[[ RECORDS TO USE open ]]
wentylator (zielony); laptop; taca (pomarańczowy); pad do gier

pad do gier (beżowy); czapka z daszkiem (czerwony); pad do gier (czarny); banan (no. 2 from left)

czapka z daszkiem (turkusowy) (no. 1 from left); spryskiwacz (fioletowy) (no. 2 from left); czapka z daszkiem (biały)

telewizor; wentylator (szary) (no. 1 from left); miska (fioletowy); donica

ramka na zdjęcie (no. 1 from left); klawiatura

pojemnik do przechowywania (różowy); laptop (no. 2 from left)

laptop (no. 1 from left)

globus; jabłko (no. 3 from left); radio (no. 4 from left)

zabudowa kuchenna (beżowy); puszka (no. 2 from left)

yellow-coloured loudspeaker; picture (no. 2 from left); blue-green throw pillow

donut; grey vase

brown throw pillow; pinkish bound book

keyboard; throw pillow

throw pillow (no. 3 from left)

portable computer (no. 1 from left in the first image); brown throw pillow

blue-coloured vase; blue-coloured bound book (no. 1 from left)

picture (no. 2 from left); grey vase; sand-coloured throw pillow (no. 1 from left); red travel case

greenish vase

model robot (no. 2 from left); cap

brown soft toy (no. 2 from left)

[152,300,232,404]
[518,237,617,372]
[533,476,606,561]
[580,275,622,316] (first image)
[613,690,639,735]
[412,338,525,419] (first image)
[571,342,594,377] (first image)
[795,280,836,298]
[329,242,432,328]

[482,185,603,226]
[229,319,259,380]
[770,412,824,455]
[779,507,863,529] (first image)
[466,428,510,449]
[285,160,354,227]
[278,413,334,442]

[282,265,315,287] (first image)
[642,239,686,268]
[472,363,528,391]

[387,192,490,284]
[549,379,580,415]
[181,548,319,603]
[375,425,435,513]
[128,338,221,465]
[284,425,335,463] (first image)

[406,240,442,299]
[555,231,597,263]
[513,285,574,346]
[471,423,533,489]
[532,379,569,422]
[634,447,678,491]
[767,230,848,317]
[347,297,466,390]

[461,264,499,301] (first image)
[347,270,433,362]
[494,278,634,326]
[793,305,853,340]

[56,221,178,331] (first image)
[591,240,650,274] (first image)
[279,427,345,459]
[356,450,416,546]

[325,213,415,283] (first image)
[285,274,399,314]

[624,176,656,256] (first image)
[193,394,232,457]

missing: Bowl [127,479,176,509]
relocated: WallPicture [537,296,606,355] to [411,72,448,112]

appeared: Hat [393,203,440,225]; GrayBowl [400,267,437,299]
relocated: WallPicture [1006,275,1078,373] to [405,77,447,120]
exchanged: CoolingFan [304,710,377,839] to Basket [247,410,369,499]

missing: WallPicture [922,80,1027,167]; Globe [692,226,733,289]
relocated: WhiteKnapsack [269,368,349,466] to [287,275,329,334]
[[ RECORDS TO USE closed ]]
Print exactly the lines from the one with "[613,690,639,735]" through the end of the data, inclusive.

[613,690,639,735]
[412,338,525,419] (first image)
[571,342,594,377] (first image)
[795,280,836,298]
[329,242,432,328]

[482,185,603,226]
[229,319,259,380]
[770,412,824,455]
[779,507,863,529] (first image)
[466,428,510,449]
[285,160,354,227]
[278,413,334,442]

[282,265,315,287] (first image)
[642,239,686,268]
[472,363,528,391]

[387,192,490,284]
[549,379,580,415]
[181,548,319,603]
[375,425,435,513]
[128,338,221,465]
[284,425,335,463] (first image)

[406,240,442,299]
[555,231,597,263]
[513,285,574,346]
[471,423,533,489]
[532,379,569,422]
[634,447,678,491]
[767,230,848,317]
[347,297,466,390]

[461,264,499,301] (first image)
[347,270,433,362]
[494,278,634,326]
[793,305,853,340]

[56,221,178,331] (first image)
[591,240,650,274] (first image)
[279,427,345,459]
[356,450,416,546]

[325,213,415,283] (first image)
[285,274,399,314]

[624,176,656,256] (first image)
[193,394,232,457]

missing: Bowl [127,479,176,509]
relocated: WallPicture [537,296,606,355] to [411,72,448,112]

appeared: Hat [393,203,440,225]; GrayBowl [400,267,437,299]
relocated: WallPicture [1006,275,1078,373] to [405,77,447,120]
exchanged: CoolingFan [304,710,377,839] to Basket [247,410,369,499]

missing: WallPicture [922,80,1027,167]; Globe [692,226,733,289]
relocated: WhiteKnapsack [269,368,349,466] to [287,275,329,334]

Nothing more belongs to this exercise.